**Data for this task:**
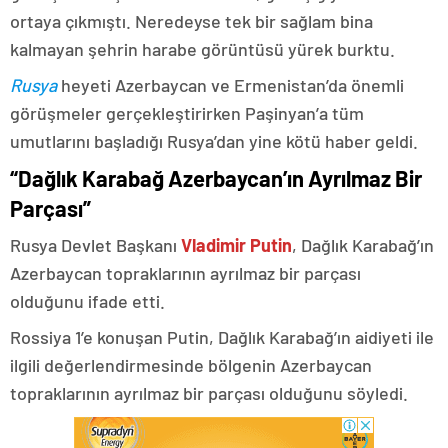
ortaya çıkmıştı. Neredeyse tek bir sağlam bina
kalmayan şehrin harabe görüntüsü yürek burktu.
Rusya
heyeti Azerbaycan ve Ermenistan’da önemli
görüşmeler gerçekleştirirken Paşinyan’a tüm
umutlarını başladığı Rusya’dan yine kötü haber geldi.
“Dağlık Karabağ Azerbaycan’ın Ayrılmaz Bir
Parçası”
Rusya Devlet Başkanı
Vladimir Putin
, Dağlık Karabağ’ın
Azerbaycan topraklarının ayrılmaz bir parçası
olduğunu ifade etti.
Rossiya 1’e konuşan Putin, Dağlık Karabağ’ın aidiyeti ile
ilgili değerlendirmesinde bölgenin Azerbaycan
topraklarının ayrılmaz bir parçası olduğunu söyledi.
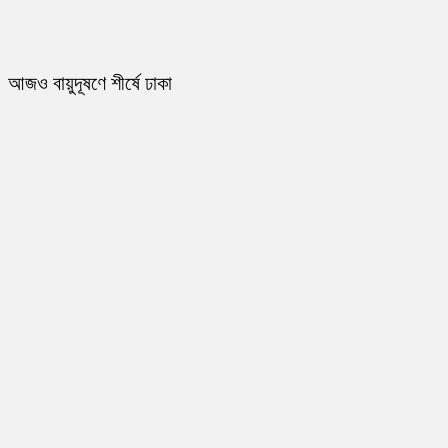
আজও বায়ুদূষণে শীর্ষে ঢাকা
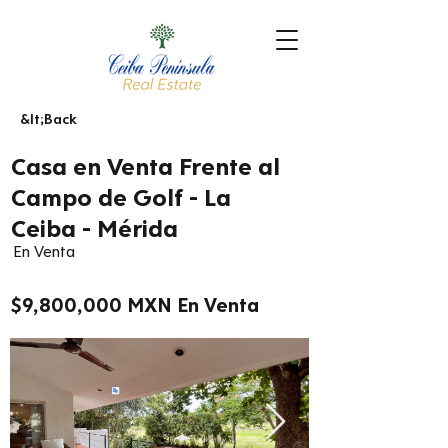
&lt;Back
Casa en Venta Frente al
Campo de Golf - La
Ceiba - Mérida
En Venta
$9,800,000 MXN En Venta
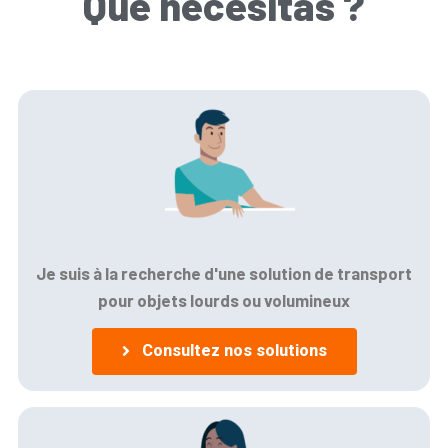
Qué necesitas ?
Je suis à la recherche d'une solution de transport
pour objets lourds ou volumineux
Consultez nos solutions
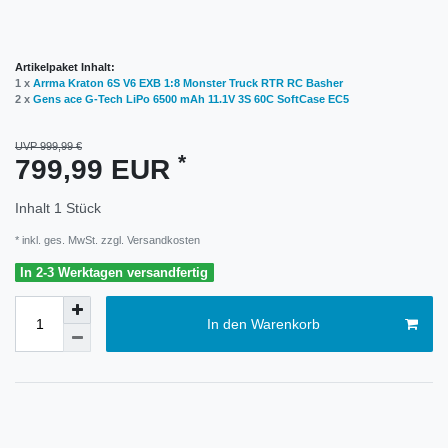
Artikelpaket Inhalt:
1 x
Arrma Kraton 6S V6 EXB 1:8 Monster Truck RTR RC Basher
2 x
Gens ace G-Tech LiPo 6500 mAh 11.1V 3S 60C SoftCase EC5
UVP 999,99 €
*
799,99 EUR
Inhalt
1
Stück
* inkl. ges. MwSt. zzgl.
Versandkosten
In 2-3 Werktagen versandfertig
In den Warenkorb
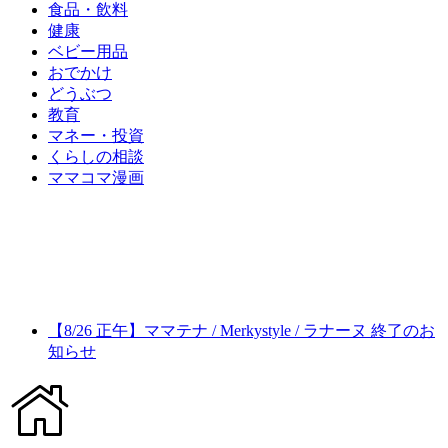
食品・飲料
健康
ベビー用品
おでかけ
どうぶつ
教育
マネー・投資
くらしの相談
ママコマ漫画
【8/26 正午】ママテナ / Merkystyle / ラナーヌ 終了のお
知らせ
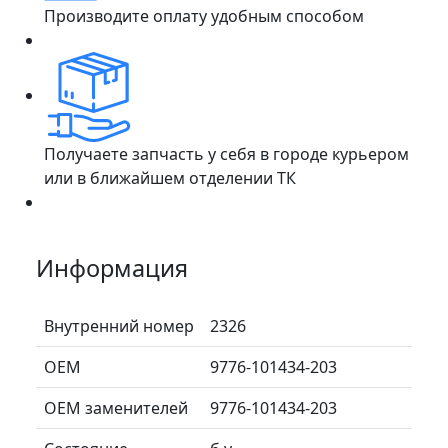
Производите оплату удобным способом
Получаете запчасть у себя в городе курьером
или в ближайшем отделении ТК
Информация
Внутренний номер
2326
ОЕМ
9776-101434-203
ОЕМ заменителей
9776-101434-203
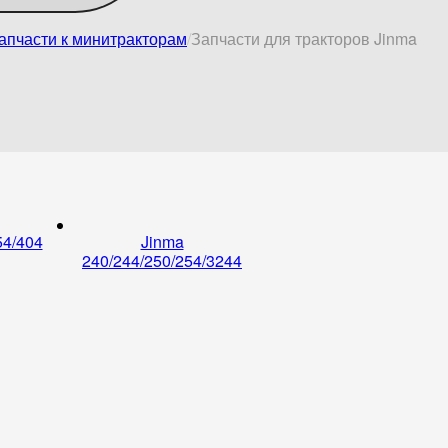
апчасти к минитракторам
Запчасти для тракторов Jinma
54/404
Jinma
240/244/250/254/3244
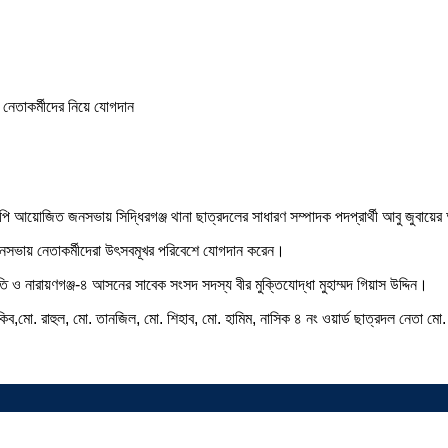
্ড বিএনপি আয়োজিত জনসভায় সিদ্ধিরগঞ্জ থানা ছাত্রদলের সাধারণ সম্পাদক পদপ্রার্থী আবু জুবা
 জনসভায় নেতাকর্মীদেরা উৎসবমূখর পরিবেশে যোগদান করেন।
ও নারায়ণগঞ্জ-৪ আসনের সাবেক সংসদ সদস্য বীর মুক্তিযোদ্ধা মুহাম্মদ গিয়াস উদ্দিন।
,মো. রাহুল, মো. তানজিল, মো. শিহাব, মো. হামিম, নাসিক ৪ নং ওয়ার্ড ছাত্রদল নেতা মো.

**The task:**
Count the lines of the records that contain the string "Azerbaycan", matching case exactly, and give only that number.

**Exercise output:**
4